## WORK ORDER:
Each word in the data below should be copied exactly; the images should not.

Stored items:
· · · · · · ·
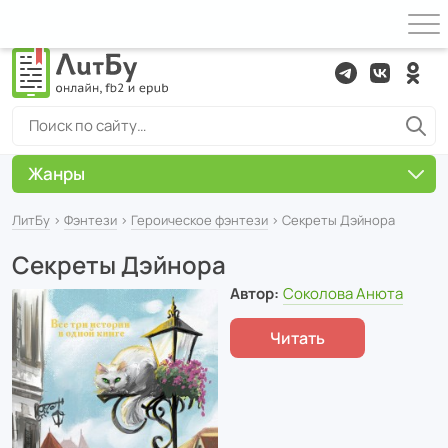
Жанры
ЛитБу
›
Фэнтези
›
Героическое фэнтези
› Секреты Дэйнора
Секреты Дэйнора
Автор:
Соколова Анюта
Читать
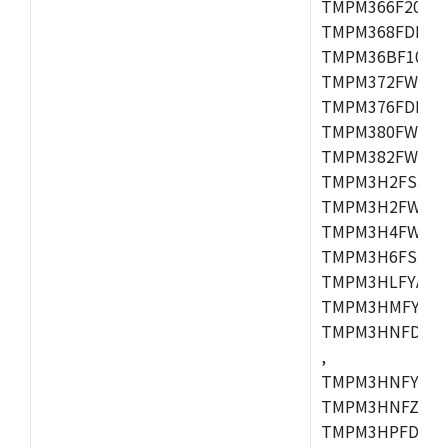
TMPM366F20AFG
TMPM368FDFG,
TMPM36BF10FG,
TMPM372FWUG,
TMPM376FDDFG
TMPM380FWFG,
TMPM382FWFG,
TMPM3H2FSDUG
TMPM3H2FWDUG
TMPM3H4FWUG,
TMPM3H6FSFG,
TMPM3HLFYAUG
TMPM3HMFYAFG
TMPM3HNFDADF
,
TMPM3HNFYADF
TMPM3HNFZADF
TMPM3HPFDADF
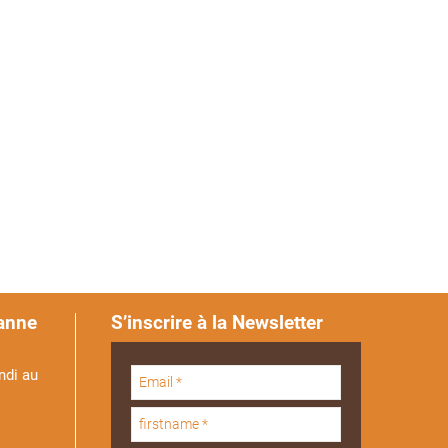
anne
S’inscrire à la Newsletter
ndi au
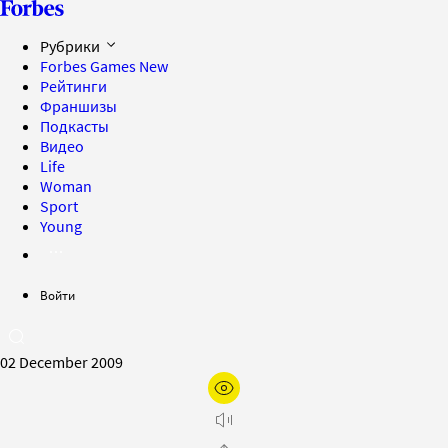
Рубрики
Forbes Games
New
Рейтинги
Франшизы
Подкасты
Видео
Life
Woman
Sport
Young
Войти
02 December 2009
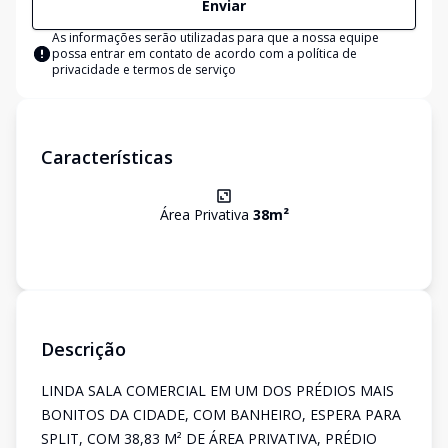
Enviar
As informações serão utilizadas para que a nossa equipe
possa entrar em contato de acordo com a
política de
privacidade e termos de serviço
Características
Área Privativa
38
m²
Descrição
LINDA SALA COMERCIAL EM UM DOS PRÉDIOS MAIS
BONITOS DA CIDADE, COM BANHEIRO, ESPERA PARA
SPLIT, COM 38,83 M² DE ÁREA PRIVATIVA, PRÉDIO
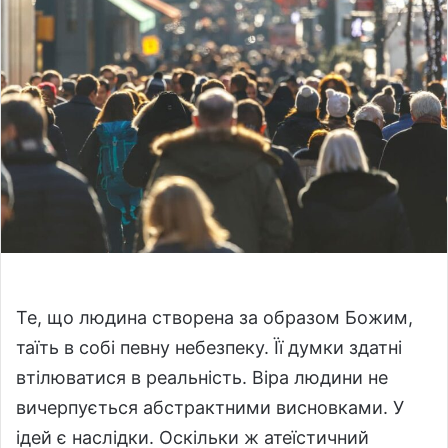
a
n
e
m
a
i
l
Те, що людина створена за образом Божим,
таїть в собі певну небезпеку. Її думки здатні
втілюватися в реальність. Віра людини не
вичерпується абстрактними висновками. У
ідей є наслідки. Оскільки ж атеїстичний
· · · · · · ·
## RESPONSE BOX:
Жанры
ЛитБу
›
Фэнтези
›
Героическое фэнтези
› Секреты Дэйнора
Секреты Дэйнора
Автор:
Соколова Анюта
Читать
TMPM366F20AFG
TMPM368FDFG,
TMPM36BF10FG,
TMPM372FWUG,
TMPM376FDDFG
TMPM380FWFG,
TMPM382FWFG,
TMPM3H2FSDUG
TMPM3H2FWDUG
TMPM3H4FWUG,
TMPM3H6FSFG,
TMPM3HLFYAUG
TMPM3HMFYAFG
TMPM3HNFDADF
,
TMPM3HNFYADF
TMPM3HNFZADF
TMPM3HPFDADF
anne
S’inscrire à la Newsletter
ndi au
Рубрики
Forbes Games
New
Рейтинги
Франшизы
Подкасты
Видео
Life
Woman
Sport
Young
Войти
02 December 2009
Enviar
As informações serão utilizadas para que a nossa equipe
possa entrar em contato de acordo com a
política de
privacidade e termos de serviço
Características
Área Privativa
38
m²
Descrição
LINDA SALA COMERCIAL EM UM DOS PRÉDIOS MAIS
BONITOS DA CIDADE, COM BANHEIRO, ESPERA PARA
SPLIT, COM 38,83 M² DE ÁREA PRIVATIVA, PRÉDIO
a
n
e
m
a
i
l
Те, що людина створена за образом Божим,
таїть в собі певну небезпеку. Її думки здатні
втілюватися в реальність. Віра людини не
вичерпується абстрактними висновками. У
ідей є наслідки. Оскільки ж атеїстичний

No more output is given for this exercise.